Last weekend I had the privilege to attend the National Christian Community Development Association Convention. I was excited to see booths and representatives from Calvin College, Calvin Theological Seminary, and World Renew right here in Raleigh. It was nice to feel less of a Christian Reformed Island, even if it was just for a weekend.
On Friday morning of the conference, I parked about a 15-minute walk away from the conference center. I was told me about a place I could park for free. I figured a 15-minute walk was worth saving $10 for parking. Friday came and went, ending with dynamic Pentecostal worship and preaching- all with a Latino influence. It was awesome!
The walk back to the car was prayerful with the adrenalin of Latino-led worship still pumping in my blood. But when I got to my parking spot at 10:00 Friday night, there was no car. My green Corolla was gone! Now, I’ll be honest, the first thing I thought was, “How much will insurance give me to buy a new car? It would be nice not putting my life into my own hands every time I try merging on Highway 1.” But of course, the reality of this bad situation hit. I found a sign nearby stating cars would be towed if parked there. So as per the sign’s instructions, I called Ace Towing. Sure enough, the Corolla sat in their car jail.
The injustice! Or to quote Gordon from Thomas the Train, “Oh, the indignity!” I came up with excuses: “What’s the big deal parking in that spot, it’s a useless spot?! Nothing else is happening there.” Rather than get a taxi and be out even more money, I ended up walking 2 miles through downtown with Harley-Davidson’s flying everywhere. Two other conventions covered downtown that weekend: the
Capital City Bike Fest and the Raleigh Tattoo Festival. I walked south to the unlit part of Blount Street near I-40. As I walked, I had time to reflect. “One thing’s for sure,” I thought, “I’m getting a sermon illustration out of this somehow.” But as I think some more, parts of me felt ashamed that I would even care about having to fork over $100 to get my car back. My car being towed was my fault, the sign was there. My car being in car jail was justice at work.

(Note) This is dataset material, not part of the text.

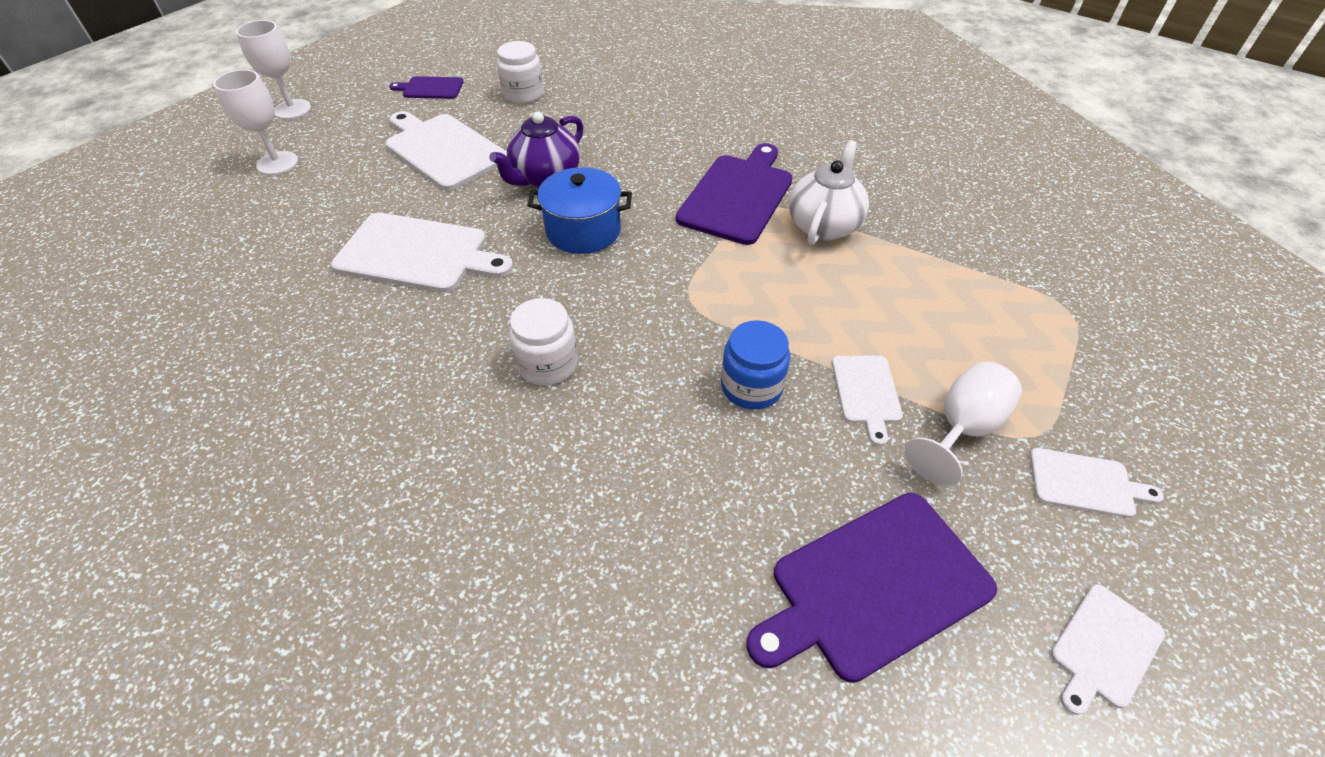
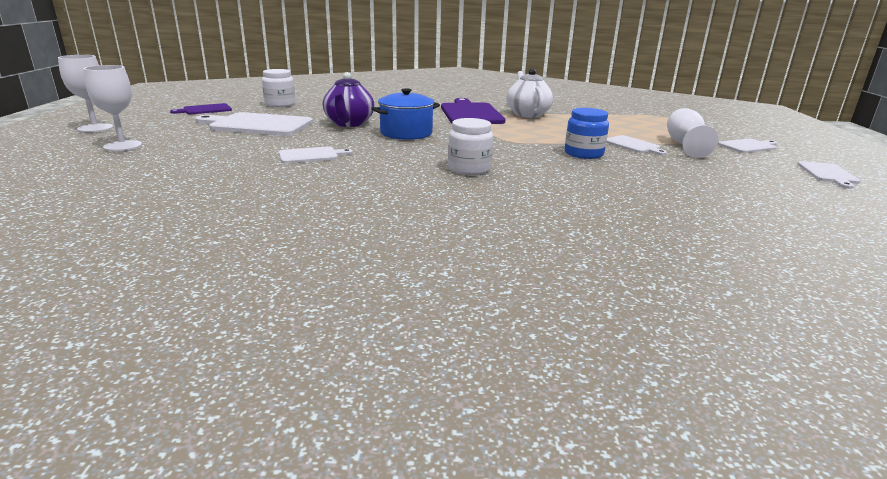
camera: 35 degrees left, 25 degrees down
(418, 254) = (311, 155): white cutting board -> white cutting board, size x0.53
(873, 586) = (735, 183): purple cutting board -> none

My anger about the situation ended up shaming me because of the types of things I learned at the CCDA Conference. See, the CCDA Conference is all about how to develop broken communities as Christians. We learned about justice, mercy, hope, and sacrifice. We heard story after story of true, real, and life-altering injustices. Simply put, this world is filled with broken stories of injustice.
My own hypocrisy hit me between the eyes. I got more angry about loosing $100 than hearing about a local stat I heard about the number of homeless people camping in forests nearby in Cary. Why is that? I think it’s because the $100 I forked over to release my car is personal. The $100 is coming out of
my wallet to get my own car back. But being a member of God’s Kingdom is supposed to be personal too. Jesus’ ministry shows us stories of healing, feeding, and visiting the oppressed, outcast, and vulnerable face-to-face. He showed us a Kingdom that is not some cerebral spiritual entity that exists outside of real time and real space. No, the counter-cultural Kingdom is personal. It’s so personal, God became flesh to make it so.
Is the Kingdom personal for you? If so, thanks be to God, because you are making the Kingdom tangibly personal. If not, then what is it that you need to deny, give up, or die to that will free you to make the Kingdom personal. For some of you, it may require you to enter into new relationships with people in this world. For others, it may require you to give up your own life as you know it today in order to know Jesus... personally.